Confirmer que des augmentations de prix sont intervenues au moment du changement de marque est toutefois difficile: certains articles ont été remplacés par d’autres plus chers, mais pas strictement comparables; et comme pour d’autres cas de shrinkflation, la FRC ne dispose pas du prix pratiqué juste avant le reconditionnement. Reste que ces articles ont fortement renchéri depuis nos relevés en 2021. Au lieu de baisser ses prix, Migros a donc investi dans le remaniement de sa gamme.
Côté environnement, le client se voit très souvent vendre le même produit que par le passé dans de plus petits emballages, ce qui le contraint à en acheter plus souvent. Plus de plastique et de trajets: il n’y a donc pas de progrès.

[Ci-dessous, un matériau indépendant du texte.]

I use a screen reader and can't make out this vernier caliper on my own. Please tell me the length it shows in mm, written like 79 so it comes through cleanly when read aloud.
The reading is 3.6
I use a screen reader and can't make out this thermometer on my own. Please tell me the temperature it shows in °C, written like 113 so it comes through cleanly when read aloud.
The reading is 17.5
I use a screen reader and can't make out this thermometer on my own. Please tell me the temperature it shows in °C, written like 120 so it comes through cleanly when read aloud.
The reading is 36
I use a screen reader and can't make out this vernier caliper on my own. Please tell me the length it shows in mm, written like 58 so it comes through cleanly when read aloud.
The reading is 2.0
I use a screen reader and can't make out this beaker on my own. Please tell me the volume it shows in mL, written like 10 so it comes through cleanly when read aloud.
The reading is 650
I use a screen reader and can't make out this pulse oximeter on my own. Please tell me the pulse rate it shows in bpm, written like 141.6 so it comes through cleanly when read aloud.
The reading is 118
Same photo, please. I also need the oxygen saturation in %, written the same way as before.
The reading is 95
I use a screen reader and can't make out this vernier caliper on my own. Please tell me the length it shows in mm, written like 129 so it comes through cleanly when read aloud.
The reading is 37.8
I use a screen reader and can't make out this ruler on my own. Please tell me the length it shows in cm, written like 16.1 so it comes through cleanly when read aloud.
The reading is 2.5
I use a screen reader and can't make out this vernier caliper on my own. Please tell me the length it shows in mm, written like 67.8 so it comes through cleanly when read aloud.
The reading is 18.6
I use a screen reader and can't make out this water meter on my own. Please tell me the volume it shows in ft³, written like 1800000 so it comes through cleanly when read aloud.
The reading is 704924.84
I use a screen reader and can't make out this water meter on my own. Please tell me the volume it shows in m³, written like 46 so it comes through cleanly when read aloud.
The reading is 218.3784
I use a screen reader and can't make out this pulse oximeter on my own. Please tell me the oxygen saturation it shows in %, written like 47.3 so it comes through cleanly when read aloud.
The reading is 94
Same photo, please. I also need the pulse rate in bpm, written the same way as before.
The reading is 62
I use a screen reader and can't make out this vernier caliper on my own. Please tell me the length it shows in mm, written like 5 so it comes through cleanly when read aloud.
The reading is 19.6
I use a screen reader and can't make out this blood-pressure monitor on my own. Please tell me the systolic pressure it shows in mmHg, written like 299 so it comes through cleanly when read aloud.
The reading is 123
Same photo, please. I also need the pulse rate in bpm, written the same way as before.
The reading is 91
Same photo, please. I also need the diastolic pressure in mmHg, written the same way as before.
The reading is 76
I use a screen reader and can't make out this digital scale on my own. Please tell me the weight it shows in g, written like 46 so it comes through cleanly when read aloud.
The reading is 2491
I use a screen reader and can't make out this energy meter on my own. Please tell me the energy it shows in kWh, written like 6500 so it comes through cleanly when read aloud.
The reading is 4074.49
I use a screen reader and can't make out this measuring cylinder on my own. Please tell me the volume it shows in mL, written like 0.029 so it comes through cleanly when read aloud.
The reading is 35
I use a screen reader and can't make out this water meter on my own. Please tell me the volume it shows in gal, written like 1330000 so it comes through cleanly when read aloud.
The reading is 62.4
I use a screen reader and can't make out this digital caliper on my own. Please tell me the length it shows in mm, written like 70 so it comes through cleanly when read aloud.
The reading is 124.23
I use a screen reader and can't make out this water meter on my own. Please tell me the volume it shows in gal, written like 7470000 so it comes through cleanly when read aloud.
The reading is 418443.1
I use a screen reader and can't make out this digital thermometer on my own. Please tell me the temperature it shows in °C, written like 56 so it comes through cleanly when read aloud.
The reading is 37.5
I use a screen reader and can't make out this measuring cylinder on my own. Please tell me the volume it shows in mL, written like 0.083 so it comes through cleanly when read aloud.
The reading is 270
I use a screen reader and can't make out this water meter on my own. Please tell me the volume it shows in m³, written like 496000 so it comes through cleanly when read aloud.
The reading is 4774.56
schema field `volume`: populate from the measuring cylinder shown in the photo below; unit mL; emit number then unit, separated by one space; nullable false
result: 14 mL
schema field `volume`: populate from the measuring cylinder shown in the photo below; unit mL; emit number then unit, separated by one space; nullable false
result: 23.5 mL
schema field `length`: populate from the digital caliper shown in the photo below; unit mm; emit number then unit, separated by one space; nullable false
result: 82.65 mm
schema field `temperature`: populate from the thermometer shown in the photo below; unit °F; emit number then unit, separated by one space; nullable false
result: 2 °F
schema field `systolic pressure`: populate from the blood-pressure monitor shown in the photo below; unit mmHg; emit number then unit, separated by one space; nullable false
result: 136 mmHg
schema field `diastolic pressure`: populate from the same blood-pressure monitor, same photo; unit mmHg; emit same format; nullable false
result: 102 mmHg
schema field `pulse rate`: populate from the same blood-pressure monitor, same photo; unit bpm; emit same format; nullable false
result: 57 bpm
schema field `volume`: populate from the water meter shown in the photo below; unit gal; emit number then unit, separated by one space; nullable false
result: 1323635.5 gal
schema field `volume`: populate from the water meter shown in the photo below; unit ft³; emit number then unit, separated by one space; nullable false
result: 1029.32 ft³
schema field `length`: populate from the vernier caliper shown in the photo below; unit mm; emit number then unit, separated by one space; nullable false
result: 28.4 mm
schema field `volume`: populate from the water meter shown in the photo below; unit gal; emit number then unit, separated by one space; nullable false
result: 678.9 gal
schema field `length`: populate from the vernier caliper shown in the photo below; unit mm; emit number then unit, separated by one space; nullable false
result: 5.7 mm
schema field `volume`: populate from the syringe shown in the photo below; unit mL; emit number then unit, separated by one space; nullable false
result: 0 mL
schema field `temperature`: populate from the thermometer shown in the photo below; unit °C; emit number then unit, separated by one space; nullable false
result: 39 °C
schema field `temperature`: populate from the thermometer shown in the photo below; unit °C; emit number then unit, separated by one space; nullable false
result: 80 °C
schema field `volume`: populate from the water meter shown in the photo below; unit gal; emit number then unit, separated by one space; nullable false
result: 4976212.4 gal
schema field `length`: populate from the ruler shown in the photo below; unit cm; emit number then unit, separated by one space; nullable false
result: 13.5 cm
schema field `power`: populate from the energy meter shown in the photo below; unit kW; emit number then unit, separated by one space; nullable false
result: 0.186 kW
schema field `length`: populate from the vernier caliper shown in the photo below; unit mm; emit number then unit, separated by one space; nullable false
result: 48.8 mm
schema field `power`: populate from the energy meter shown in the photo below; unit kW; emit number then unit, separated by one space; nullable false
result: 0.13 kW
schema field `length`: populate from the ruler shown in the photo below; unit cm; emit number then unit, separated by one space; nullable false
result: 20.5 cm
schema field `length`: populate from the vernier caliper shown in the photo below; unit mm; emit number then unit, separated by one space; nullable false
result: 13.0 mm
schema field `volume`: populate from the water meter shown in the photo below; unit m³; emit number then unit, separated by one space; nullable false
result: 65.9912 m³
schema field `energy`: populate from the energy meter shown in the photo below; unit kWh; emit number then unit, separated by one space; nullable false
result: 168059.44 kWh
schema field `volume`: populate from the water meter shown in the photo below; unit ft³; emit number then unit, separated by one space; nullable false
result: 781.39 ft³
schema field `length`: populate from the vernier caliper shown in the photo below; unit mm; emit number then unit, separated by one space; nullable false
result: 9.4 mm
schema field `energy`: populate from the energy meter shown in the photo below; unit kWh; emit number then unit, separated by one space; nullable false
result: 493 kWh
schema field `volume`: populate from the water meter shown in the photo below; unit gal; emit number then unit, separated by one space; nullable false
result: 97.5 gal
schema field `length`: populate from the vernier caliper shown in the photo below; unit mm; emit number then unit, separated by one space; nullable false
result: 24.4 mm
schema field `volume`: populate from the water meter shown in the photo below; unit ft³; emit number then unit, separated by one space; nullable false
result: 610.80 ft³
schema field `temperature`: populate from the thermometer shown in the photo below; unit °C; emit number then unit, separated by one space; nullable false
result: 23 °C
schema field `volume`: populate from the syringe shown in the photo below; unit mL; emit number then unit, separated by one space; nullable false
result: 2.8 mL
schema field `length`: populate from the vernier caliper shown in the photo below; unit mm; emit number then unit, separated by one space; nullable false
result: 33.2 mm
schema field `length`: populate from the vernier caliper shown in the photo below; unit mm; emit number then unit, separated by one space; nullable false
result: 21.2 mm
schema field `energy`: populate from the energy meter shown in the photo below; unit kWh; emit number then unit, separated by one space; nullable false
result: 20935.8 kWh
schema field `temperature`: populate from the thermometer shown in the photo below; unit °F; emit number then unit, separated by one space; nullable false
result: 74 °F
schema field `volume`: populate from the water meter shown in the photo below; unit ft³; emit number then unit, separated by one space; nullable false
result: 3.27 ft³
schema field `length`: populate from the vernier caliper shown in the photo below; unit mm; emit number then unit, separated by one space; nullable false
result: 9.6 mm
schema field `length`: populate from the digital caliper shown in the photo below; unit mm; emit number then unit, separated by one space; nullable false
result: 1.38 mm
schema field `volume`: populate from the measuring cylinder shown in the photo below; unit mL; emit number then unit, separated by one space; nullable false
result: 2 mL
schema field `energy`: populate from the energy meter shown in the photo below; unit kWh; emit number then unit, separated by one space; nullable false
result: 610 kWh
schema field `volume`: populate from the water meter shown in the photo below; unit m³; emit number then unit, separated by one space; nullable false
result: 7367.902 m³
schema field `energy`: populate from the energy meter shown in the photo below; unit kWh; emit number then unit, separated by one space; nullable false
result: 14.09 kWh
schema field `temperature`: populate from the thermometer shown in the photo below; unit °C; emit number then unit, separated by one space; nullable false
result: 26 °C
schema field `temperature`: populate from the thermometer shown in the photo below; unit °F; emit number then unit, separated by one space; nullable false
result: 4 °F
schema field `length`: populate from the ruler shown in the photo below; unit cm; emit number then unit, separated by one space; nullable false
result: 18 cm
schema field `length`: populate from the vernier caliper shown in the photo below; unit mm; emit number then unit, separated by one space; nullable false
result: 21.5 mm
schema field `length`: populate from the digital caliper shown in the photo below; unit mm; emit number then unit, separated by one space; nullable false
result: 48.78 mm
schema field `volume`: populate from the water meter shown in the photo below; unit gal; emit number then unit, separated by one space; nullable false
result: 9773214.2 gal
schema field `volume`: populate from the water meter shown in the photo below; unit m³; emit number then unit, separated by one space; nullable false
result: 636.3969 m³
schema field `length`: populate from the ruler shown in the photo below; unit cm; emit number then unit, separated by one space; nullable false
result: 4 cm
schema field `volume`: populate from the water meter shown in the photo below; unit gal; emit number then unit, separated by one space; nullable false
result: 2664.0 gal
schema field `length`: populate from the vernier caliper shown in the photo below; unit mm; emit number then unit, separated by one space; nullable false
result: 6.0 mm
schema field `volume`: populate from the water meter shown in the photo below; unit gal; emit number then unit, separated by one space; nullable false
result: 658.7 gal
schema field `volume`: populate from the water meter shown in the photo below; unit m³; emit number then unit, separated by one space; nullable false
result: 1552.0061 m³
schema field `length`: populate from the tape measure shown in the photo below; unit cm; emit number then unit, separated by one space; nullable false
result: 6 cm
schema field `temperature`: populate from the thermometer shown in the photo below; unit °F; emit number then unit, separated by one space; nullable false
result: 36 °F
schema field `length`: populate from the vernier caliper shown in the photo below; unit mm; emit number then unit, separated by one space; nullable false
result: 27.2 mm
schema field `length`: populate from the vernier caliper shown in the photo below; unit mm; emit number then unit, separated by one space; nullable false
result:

Quel avenir pour les valeurs du géant orange?
Selon ses propres statuts qui ont force obligatoire, la société coopérative est censée être au service de l’homme et, à ce titre, «consciente de ses responsabilités vis-à-vis de ses coopérateurs, clients, collaborateurs (…) et de la collectivité». Le détaillant s’engage aussi à militer en faveur d’une économie de marché prônant «l’éthique et le respect de l’environnement» et à contribuer «à la santé de la population».
Supprimer le Nutri-score et revoir les ambitions écologiques à la baisse semblent confirmer un changement de paradigme, d’ailleurs annoncé lors de la conférence de presse sur le bilan 2023 du groupe. Mario Irminger, nouveau PDG, avait rappelé: «Fondamentalement, nous sommes des commerçants». Profit ou engagement sociétal, le choix du groupe est fait. Qu’en dira sa clientèle?